Monday, April 11, 2011

Booze and Boat Bits #1 (5 short items of interest)

1:  In the process of gathering sources for my "Under Lake Union" post, I found this recent article at Three Sheets Northwest about a couple of homebrewing liveaboards.  The article is mostly a simple introduction to homebrewing, but there are two revelations.  The first is that they named their boat the Filthy Whore.  The other is the simple fact that they're homebrewing liveaboards.

Sunday, April 10, 2011

The Kalakala seems OK: an eyewitness report

With little more direction than a Google Maps location, Zanne and I went in search of the Kalakala today.  First we went around on Marine View Drive, and peering around a refinery we saw where she was.  There was no good photo spot.  We backtracked and went out into the port on Taylor, thinking this was actually the way to the boat.  We were right, although we could still get no better view than a peek between buildings.

▶ Extracted information
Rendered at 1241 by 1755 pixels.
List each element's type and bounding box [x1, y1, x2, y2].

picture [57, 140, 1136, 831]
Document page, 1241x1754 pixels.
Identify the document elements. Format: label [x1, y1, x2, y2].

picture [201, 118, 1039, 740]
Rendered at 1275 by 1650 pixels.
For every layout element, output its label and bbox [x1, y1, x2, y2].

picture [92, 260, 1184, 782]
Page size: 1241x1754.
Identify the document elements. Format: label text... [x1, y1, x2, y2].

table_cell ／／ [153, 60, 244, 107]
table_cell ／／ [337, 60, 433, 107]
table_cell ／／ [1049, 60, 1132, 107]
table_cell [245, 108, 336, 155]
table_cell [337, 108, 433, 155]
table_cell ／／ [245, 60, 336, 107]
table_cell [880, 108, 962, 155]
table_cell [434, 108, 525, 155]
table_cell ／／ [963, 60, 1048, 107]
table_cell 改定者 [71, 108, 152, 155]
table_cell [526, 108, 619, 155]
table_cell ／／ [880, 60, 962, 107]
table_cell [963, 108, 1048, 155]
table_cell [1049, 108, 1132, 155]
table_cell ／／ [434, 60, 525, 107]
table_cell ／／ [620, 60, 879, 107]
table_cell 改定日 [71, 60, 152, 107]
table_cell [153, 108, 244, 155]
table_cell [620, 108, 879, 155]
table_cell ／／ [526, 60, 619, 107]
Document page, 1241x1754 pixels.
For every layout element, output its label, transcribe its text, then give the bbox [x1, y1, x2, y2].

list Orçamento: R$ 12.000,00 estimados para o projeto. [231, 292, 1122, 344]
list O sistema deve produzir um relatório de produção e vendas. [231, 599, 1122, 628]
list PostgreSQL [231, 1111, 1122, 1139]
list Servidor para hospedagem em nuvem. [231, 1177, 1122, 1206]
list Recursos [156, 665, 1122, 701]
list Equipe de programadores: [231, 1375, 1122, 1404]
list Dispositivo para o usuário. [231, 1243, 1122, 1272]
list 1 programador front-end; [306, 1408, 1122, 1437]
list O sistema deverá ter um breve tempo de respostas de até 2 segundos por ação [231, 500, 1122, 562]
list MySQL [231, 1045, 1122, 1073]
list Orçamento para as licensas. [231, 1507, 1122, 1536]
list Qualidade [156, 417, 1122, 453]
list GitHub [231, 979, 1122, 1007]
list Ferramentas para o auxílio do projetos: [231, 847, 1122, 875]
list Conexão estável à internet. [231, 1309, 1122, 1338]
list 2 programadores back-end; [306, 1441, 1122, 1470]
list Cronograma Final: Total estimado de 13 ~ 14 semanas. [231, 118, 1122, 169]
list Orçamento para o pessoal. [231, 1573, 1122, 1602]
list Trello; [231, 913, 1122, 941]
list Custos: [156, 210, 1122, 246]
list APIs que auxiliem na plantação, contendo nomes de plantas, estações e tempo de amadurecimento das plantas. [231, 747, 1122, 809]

▶ Request 1
Using the blog excerpt about boats, can you answer these?
(a) What name did the homebrewing liveaboards give their boat?
(b) Who went along with the writer in search of the Kalakala?
(c) On which street did the pair go out into the port?
▶ Request 2
Carry on the blog excerpt about the search for the Kalakala, picking up right after its final sentence.

▶ Exercise output 1
(a) The Filthy Whore
(b) Zanne
(c) Taylor

▶ Exercise output 2
I am happy to report that--at least with the tide in--she appeared upright and on an even keel.  The news has been painfully quiet about the Kalakala lately, and since Zanne and I were already out for the opening of the Olympia Farmers Market (and a run to Sonic) we decided to go see her ourselves.  Don't call her a trashy hulk:  She's still beautiful.  And she's afloat.

By the way, if anyone knows if and how to get to the Kalakala, or at least a decent place for a picture, PLEASE leave a comment...

Saturday, April 9, 2011


Just had to share one of my favorite pictures ever.  1931:  the Monongahela is towed out of Lake Union before the George Washington Memorial Bridge, aka the Aurora Bridge, is completed.  One era ends.  Fare well ye tall ships.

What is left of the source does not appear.